TECNOLOGIA NVIDIA

DLSS 4 e a nova geração: o que muda para quem joga

Multi Frame Generation, reconstrução de imagem e os pontos que você precisa avaliar antes de considerar um upgrade para a GeForce RTX Série 50.

Infográfico mostrando um quadro renderizado sendo analisado por IA para gerar quadros intermediários no DLSS 4.
O ganho de fluidez nasce da combinação entre renderização tradicional, reconstrução neural e geração de quadros. O resultado final depende do jogo, da resolução e do FPS-base.Arte editorial Stack Gamer · conteúdo baseado na documentação oficial da NVIDIA

O que realmente muda no DLSS 4

O DLSS 4 amplia o uso de redes neurais na cadeia de renderização. Na GeForce RTX Série 50, o Multi Frame Generation pode criar vários quadros adicionais a partir de um quadro renderizado, enquanto outros componentes do conjunto trabalham na reconstrução da imagem e na estabilidade do movimento.

Isso não significa que todo jogo terá o mesmo ganho. A implementação depende do título, do modo selecionado, da resolução e da velocidade com que o jogo já era processado antes da geração de quadros.

____

O que fazer:
(1) Segundo o texto sobre o DLSS 4, em qual série de placas o Multi Frame Generation pode criar vários quadros adicionais a partir de um quadro renderizado?
(2) Escreva a continuação do texto sobre o DLSS 4, começando logo após a última frase.
Os registros provêm de outra fonte.

____

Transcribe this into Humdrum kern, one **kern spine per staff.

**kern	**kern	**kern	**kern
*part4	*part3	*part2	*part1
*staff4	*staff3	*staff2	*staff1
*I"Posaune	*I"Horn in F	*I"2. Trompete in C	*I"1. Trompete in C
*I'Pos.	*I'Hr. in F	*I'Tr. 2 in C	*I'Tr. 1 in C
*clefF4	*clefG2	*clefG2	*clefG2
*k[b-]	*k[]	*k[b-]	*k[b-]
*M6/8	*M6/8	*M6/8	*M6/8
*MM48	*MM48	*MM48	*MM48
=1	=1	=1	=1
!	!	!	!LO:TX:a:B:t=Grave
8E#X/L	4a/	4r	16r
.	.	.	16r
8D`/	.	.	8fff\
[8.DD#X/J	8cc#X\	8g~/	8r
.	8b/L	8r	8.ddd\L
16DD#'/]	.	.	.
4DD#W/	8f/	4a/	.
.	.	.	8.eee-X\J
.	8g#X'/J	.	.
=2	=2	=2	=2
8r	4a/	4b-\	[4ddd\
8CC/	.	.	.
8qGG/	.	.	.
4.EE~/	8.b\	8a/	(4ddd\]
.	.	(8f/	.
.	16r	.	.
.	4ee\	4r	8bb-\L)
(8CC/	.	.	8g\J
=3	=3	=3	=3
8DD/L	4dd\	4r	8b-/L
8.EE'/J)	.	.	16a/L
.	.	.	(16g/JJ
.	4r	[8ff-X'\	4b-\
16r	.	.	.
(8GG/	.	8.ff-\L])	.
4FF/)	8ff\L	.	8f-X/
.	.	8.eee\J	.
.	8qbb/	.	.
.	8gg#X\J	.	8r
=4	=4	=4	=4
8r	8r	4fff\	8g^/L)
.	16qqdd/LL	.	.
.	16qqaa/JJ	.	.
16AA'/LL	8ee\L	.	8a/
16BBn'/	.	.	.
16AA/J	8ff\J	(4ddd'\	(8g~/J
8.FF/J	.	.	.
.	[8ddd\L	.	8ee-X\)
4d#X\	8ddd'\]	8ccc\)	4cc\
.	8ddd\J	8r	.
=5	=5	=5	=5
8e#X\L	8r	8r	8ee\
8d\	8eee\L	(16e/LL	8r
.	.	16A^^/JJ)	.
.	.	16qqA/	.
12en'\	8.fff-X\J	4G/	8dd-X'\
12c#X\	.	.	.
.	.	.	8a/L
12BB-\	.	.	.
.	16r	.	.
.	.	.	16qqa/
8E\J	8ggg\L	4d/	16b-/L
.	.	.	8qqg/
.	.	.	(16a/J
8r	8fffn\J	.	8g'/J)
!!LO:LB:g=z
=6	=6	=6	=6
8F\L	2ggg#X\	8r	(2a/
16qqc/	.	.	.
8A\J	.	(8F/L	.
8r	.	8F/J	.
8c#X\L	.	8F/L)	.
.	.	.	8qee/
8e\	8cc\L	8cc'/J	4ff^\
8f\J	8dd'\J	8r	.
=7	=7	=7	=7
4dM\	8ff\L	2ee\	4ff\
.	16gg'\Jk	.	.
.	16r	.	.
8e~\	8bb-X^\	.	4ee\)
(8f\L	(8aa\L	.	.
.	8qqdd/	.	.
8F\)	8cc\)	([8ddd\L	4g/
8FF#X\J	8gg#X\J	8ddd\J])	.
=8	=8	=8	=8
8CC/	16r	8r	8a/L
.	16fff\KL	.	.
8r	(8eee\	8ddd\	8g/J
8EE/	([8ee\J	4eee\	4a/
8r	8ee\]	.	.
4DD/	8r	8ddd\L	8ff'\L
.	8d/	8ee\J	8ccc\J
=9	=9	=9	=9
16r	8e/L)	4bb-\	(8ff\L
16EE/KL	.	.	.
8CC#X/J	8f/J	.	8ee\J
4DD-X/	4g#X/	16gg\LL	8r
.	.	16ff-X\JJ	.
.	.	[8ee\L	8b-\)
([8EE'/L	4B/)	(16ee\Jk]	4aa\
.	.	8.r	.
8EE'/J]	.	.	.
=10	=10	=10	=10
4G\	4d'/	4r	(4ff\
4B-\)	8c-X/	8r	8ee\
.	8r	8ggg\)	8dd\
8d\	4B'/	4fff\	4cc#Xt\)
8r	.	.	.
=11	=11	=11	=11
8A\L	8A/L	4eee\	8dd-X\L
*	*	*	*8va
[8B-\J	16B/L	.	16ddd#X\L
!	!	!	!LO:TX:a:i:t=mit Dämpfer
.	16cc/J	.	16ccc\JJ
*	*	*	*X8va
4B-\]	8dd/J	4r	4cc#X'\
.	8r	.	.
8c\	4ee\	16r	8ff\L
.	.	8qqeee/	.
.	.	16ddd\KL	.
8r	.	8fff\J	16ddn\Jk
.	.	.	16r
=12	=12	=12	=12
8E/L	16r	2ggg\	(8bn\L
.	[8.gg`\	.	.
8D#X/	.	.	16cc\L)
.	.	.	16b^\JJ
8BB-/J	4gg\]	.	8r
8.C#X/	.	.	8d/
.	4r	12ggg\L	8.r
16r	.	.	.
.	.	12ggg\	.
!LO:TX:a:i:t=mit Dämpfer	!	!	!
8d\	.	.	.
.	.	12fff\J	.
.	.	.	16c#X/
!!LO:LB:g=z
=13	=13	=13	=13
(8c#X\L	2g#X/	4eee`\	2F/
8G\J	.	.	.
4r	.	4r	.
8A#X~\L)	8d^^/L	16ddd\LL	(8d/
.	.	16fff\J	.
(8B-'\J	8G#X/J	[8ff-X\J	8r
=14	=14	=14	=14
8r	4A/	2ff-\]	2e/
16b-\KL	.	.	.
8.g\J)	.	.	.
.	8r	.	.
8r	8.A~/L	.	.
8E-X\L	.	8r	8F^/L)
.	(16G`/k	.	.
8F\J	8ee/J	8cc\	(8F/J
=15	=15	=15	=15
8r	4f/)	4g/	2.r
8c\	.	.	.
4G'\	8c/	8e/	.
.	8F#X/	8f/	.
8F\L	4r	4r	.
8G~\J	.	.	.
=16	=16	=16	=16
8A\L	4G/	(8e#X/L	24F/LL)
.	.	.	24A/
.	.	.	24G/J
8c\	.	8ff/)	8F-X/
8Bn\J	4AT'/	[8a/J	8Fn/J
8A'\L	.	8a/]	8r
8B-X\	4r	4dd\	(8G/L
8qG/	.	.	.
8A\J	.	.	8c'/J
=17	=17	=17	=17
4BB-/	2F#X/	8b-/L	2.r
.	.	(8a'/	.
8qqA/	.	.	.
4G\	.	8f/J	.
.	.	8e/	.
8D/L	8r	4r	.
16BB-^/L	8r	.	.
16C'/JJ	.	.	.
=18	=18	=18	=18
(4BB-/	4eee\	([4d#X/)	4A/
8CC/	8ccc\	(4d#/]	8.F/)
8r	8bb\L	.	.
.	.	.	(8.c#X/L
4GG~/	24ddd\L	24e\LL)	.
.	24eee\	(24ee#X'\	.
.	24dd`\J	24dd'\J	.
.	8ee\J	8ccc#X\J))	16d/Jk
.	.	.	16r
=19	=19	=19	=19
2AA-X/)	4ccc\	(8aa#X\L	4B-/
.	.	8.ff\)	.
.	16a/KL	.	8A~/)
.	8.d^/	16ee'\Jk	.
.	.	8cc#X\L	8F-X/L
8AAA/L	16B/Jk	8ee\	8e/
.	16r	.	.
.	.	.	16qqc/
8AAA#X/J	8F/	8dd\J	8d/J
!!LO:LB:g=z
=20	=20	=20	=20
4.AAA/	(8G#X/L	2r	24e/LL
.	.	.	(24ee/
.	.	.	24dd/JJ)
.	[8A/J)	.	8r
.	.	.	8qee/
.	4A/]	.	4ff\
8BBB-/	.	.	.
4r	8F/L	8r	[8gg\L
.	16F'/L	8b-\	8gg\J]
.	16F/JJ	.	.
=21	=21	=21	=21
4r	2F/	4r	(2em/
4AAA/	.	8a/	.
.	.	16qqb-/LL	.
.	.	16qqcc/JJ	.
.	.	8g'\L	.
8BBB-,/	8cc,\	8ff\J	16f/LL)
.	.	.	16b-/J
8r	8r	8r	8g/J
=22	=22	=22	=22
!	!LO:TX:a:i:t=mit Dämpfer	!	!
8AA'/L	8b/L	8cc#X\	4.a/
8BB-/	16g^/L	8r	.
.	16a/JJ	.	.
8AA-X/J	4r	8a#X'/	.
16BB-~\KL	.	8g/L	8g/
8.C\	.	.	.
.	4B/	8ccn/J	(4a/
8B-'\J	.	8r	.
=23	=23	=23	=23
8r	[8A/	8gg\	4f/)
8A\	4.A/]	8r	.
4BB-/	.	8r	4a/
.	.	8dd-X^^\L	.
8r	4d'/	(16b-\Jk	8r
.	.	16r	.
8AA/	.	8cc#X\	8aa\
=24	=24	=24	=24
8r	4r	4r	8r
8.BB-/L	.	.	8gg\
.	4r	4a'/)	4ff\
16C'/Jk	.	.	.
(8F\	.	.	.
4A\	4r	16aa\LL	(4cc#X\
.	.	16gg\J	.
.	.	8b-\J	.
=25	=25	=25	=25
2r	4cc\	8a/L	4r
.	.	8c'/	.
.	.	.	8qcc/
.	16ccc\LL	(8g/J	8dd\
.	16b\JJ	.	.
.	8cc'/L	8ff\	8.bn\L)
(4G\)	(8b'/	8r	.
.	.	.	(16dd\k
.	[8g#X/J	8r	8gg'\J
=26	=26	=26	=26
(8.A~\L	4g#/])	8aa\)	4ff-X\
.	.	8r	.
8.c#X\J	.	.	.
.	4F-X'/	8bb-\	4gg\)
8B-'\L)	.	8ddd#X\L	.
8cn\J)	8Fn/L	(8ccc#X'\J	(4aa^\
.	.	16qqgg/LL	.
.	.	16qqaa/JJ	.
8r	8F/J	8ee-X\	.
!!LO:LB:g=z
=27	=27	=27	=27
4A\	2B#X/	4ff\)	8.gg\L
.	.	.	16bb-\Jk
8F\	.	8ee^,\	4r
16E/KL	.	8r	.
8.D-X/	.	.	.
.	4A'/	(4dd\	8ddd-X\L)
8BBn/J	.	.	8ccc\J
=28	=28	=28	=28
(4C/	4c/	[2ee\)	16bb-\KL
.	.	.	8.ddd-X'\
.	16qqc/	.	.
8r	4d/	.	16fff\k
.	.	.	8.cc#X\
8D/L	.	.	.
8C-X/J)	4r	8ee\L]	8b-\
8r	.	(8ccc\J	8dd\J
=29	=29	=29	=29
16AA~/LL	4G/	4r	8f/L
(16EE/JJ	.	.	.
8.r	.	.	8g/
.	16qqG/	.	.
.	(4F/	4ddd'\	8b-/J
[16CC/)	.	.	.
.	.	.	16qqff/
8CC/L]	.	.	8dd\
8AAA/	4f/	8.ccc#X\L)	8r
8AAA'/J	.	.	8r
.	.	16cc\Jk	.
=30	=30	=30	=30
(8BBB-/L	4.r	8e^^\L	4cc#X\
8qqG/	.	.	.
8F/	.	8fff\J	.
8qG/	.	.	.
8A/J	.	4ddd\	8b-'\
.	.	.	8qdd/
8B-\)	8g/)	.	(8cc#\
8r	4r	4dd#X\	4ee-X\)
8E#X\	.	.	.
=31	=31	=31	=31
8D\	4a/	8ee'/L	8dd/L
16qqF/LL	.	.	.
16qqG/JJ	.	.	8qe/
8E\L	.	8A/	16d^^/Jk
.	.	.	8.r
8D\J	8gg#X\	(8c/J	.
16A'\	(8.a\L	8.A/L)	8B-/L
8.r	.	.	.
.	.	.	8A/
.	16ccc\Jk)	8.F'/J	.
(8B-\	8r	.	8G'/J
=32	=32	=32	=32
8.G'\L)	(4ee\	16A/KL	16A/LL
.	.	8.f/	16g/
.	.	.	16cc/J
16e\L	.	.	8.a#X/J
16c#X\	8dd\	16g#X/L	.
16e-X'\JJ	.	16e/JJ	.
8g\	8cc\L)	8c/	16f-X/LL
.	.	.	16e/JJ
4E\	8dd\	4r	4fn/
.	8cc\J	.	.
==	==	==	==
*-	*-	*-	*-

____

Respostas:
(1) Na GeForce RTX Série 50.

(2)
Mais FPS no contador não conta a história inteira

A experiência deve ser avaliada por fluidez percebida, resposta aos comandos, estabilidade do frame time e qualidade da imagem. Um número alto de FPS gerado sobre uma base muito baixa pode parecer menos responsivo do que o contador sugere.

A comparação mais útil coloca lado a lado o desempenho nativo, o upscaling e a geração de quadros, mantendo a mesma cena e o mesmo preset gráfico.

  • Observe elementos finos, interface, partículas e objetos em movimento.
  • Compare latência com e sem geração de quadros.
  • Confirme se o jogo e a placa suportam o recurso desejado.

Quando um upgrade começa a fazer sentido

O upgrade faz mais sentido quando a GPU atual já limita a resolução ou a taxa de atualização desejada, e quando o restante do PC consegue acompanhar a nova placa. Processador, fonte, refrigeração e monitor continuam fazendo parte da decisão.